In the entries that follow, which lines hold the string "ohne"? List them.

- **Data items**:
◆ ◆ ◆

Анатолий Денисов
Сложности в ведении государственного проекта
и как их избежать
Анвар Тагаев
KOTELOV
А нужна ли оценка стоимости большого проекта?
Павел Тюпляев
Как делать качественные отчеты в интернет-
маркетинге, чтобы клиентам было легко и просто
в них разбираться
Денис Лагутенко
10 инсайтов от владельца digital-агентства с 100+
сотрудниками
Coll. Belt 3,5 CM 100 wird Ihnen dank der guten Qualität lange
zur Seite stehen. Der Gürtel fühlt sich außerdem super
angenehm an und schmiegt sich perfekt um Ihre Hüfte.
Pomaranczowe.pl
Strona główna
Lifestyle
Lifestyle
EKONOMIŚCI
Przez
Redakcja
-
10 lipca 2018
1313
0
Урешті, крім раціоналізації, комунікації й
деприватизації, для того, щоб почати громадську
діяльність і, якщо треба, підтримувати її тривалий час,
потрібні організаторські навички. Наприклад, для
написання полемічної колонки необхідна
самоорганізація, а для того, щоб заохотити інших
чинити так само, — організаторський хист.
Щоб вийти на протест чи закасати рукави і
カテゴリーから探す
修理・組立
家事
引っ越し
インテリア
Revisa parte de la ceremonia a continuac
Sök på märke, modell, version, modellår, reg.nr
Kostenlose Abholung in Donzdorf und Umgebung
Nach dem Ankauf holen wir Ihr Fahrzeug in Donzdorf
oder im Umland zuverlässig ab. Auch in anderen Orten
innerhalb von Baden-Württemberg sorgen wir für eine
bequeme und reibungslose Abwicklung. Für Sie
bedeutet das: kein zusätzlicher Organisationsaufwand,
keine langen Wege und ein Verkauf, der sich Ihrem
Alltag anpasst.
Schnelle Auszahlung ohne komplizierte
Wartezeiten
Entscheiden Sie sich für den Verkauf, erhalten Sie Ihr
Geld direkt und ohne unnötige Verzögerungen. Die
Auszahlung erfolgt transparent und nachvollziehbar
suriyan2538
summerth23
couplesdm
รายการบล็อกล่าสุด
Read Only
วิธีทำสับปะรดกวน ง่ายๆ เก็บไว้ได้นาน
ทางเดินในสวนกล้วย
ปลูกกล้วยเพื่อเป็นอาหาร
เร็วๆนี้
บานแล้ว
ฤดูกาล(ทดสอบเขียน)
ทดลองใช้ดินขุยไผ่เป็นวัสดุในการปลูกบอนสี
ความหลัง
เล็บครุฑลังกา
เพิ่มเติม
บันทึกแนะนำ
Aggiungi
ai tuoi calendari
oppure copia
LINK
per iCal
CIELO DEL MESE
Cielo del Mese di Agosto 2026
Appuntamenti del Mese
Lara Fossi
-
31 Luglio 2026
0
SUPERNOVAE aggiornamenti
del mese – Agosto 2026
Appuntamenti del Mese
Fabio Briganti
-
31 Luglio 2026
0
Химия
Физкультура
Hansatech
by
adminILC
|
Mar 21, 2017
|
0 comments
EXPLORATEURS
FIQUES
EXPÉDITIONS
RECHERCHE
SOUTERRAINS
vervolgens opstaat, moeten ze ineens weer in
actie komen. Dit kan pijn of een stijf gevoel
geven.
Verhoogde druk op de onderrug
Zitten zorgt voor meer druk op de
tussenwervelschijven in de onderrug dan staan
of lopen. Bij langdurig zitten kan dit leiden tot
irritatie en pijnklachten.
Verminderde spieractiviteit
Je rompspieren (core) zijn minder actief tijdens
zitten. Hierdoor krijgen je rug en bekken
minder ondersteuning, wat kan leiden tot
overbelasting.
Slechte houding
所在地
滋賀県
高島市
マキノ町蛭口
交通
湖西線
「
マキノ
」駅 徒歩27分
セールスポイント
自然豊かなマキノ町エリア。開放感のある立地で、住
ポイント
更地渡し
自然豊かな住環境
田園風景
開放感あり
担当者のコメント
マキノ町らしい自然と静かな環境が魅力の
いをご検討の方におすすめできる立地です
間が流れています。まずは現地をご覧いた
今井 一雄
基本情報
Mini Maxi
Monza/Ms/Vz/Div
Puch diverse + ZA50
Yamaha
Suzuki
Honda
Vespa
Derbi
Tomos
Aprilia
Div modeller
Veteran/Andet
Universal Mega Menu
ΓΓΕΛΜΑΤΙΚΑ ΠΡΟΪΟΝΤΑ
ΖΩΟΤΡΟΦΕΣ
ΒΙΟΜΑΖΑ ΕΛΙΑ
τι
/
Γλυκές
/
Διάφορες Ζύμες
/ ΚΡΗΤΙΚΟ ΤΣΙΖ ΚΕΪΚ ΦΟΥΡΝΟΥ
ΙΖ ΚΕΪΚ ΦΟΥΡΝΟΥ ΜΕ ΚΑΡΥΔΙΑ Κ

◆ ◆ ◆

- **Your solution**:
Schnelle Auszahlung ohne komplizierte
Geld direkt und ohne unnötige Verzögerungen. Die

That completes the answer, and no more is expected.